Given request 1 →
Rewrite the records, everything from their first line down to the line containing "Dot at: (244, 397)", with each "pose" replaced by "camera" and all else left unchanged.

Passage shown →
=======

Brittany Forgler (Jillian Bell) is a well-observed, well-played, interestingly itchy character. She is, indeed, more interesting than Brittany Runs a Marathon knows what to do with. The film very obviously wanted nothing else but to be a lighthearted inspirational story drawn from life - Brittany O'Neill, to whom all this happened, is a friend of writer-director Paul Downs Colaizzo - all the better to make everybody in the audience feel nice and warm inside. And I suppose if that's the only thing you want the movie to be, it will contentedly be that for you. But Brittany got away from the film a little bit. She's not just a warm and fuzzy object of inspiration; she's slightly too real in her motivations and reactions to the world around her, and as it develops, the film to which she's lent her name is obliged to let her flare out in unexpected ways. The result is both more interesting and more frustrating than I expected. More interesting, because complicated, grey-shaded characters are inherently more worthy of attention than one-note ciphers; more frustrating, because the film obviously wants a one-note cipher, and somewhat proceeds as though it has one. And regardless of any of the above, it has absolutely no sense of structure or momentum.

So who is Brittany? For starters, she's a 28-year-old New Yorker whose life hasn't gone the way she wanted, which would ordinarily be strike one against the film. But unlike a great many stories of wandering twentysomethings in the Big Apple, Brittany Runs a Marathon doesn't take place in a fairy tale land of expansive apartments in cute neighborhoods. One never quite figures out where Brittany makes her money (it can't all be from serving as usher at a black box theater), but otherwise there's a distinctly realistic tang to the film's portrayal of the miserable life of a young person scrabbling to make ends meet: Brittany and her roommate Gretchen (Alice Lee), an Instagram make-up vlogger, live in a cramped, cluttered warren of rooms in an obviously shitty, dirty building on an ugly street. To take their minds off their lives, they go out drinking in unglamorous clubs. And so on.

None of this is the plot. The plot is that Brittany runs into the wrong doctor (Patch Darragh) while hoping to snag an Adderall prescription, and instead of filling her up with chemicals, he suggests that she make some healthy lifestyle choices, starting by losing some weight. So Brittany starts running, as best as she can. After an early running-related emotional meltdown, she catches the sympathetic ear of Catherine (Michael Watkins), the rich artist who rents the upstairs apartment as a studio, and is part of a running group; that's where she goes on to meet Seth (Micah Stock), a similarly miserable running-hater hoping to make an improvement in his life. As she starts to get into the flow of things, and her body starts to positively respond to the exercise she's forcing it through, Brittany hits upon an idea: why don't they all three agree to engage in the activity promised by the film's title?

=======

Extracted information →
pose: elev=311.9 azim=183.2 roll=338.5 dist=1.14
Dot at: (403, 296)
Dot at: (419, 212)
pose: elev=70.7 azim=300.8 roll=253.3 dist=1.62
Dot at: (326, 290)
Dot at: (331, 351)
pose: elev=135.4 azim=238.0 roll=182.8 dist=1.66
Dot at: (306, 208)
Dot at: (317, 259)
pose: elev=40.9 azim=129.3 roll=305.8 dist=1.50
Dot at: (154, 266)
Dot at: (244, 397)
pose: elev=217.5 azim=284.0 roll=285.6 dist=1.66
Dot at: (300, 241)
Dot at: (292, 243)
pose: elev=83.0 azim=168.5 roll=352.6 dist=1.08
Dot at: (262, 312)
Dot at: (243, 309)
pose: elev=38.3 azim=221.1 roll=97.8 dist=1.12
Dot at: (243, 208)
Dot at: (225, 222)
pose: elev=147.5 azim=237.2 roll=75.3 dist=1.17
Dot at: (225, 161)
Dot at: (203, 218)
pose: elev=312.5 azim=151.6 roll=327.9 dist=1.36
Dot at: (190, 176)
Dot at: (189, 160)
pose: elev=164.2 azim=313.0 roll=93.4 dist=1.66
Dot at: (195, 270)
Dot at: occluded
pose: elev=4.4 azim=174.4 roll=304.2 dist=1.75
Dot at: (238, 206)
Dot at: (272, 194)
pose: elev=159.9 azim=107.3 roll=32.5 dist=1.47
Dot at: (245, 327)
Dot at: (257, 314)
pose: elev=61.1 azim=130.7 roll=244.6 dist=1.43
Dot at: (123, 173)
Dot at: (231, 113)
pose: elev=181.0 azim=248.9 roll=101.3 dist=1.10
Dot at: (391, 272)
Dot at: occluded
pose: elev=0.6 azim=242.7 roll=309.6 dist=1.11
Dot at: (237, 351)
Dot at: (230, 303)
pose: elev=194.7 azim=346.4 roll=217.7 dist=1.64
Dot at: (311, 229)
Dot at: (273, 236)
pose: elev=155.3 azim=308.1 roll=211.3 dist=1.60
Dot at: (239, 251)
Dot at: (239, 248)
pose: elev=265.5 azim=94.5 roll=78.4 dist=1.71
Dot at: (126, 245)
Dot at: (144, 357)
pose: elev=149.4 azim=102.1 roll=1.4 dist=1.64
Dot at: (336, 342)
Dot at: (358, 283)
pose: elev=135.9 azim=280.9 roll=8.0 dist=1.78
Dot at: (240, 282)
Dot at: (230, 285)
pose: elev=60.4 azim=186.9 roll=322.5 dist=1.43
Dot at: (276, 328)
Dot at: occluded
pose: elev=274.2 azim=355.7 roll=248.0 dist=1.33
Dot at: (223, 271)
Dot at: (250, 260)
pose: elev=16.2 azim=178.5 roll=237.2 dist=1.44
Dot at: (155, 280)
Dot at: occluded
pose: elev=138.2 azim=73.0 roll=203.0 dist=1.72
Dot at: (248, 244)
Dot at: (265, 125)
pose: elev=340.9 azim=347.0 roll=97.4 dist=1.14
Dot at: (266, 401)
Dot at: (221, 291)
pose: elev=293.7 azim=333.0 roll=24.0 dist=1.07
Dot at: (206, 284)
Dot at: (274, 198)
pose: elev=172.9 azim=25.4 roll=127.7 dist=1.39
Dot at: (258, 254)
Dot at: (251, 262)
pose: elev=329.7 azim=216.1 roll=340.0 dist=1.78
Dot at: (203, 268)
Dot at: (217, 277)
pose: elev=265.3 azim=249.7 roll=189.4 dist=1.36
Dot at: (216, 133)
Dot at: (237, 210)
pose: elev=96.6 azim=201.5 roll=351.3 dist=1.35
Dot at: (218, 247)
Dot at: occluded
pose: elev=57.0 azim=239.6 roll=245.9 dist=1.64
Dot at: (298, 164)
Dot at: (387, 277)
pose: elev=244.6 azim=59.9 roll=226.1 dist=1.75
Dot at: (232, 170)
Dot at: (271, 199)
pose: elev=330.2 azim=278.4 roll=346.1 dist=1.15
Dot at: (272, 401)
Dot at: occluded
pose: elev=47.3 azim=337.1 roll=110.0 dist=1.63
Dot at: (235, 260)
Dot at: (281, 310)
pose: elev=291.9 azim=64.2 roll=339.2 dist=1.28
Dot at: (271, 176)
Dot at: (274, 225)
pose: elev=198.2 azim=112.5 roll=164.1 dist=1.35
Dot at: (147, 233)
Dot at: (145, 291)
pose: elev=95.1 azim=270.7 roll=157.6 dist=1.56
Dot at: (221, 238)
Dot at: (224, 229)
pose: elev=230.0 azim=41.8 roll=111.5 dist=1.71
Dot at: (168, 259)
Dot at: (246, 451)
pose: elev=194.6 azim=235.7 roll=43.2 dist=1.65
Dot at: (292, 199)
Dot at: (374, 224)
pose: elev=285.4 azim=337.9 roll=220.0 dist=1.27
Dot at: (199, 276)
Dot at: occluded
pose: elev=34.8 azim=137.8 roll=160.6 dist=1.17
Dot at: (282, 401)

=======

Given request 2 →
Set down verbatim, from the film review, everything from "So who is Brittany?" down to "clubs. And so on.".

Written answer 1 →
camera: elev=311.9 azim=183.2 roll=338.5 dist=1.14
Dot at: (403, 296)
Dot at: (419, 212)
camera: elev=70.7 azim=300.8 roll=253.3 dist=1.62
Dot at: (326, 290)
Dot at: (331, 351)
camera: elev=135.4 azim=238.0 roll=182.8 dist=1.66
Dot at: (306, 208)
Dot at: (317, 259)
camera: elev=40.9 azim=129.3 roll=305.8 dist=1.50
Dot at: (154, 266)
Dot at: (244, 397)

Written answer 2 →
So who is Brittany? For starters, she's a 28-year-old New Yorker whose life hasn't gone the way she wanted, which would ordinarily be strike one against the film. But unlike a great many stories of wandering twentysomethings in the Big Apple, Brittany Runs a Marathon doesn't take place in a fairy tale land of expansive apartments in cute neighborhoods. One never quite figures out where Brittany makes her money (it can't all be from serving as usher at a black box theater), but otherwise there's a distinctly realistic tang to the film's portrayal of the miserable life of a young person scrabbling to make ends meet: Brittany and her roommate Gretchen (Alice Lee), an Instagram make-up vlogger, live in a cramped, cluttered warren of rooms in an obviously shitty, dirty building on an ugly street. To take their minds off their lives, they go out drinking in unglamorous clubs. And so on.